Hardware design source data
━━━━━━━━

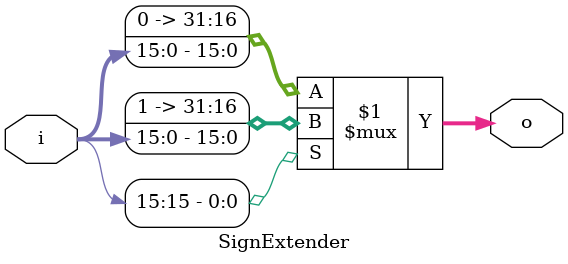
<source format=v>
`timescale 1ns / 1ps


module SignExtender(
    input [15:0] i,
    output [31:0] o
    );
    assign o =i[15]? {16'd65535,i}: {16'd0,i};
endmodule

</source>
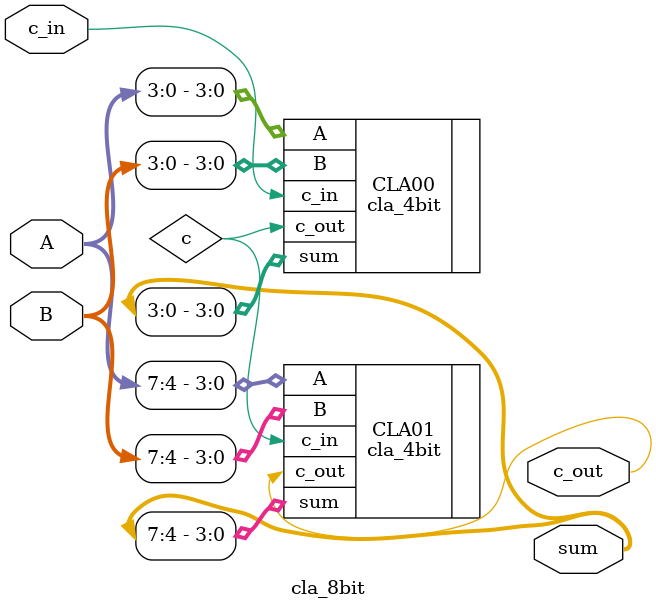
<source format=v>
`timescale 1ps/1ps
module cla_8bit (
    input [7:0] A,
    input [7:0] B,
    input c_in,
    output [7:0] sum,
    output c_out
);
    wire c; //c is c_out

    cla_4bit CLA00(.A(A[3:0]), .B(B[3:0]), .c_in(c_in), .sum(sum[3:0]), .c_out(c));
    cla_4bit CLA01(.A(A[7:4]), .B(B[7:4]), .c_in(c), .sum(sum[7:4]), .c_out(c_out));

endmodule
</source>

━━━━━━━━

WHAT YOU SHOULD DO:
Would you set down the entries exactly as given, minus their pictures?

RESULT:
<source format=v>
`timescale 1ns / 1ps


module SignExtender(
    input [15:0] i,
    output [31:0] o
    );
    assign o =i[15]? {16'd65535,i}: {16'd0,i};
endmodule

</source>
<source format=v>
`timescale 1ps/1ps
module cla_8bit (
    input [7:0] A,
    input [7:0] B,
    input c_in,
    output [7:0] sum,
    output c_out
);
    wire c; //c is c_out

    cla_4bit CLA00(.A(A[3:0]), .B(B[3:0]), .c_in(c_in), .sum(sum[3:0]), .c_out(c));
    cla_4bit CLA01(.A(A[7:4]), .B(B[7:4]), .c_in(c), .sum(sum[7:4]), .c_out(c_out));

endmodule
</source>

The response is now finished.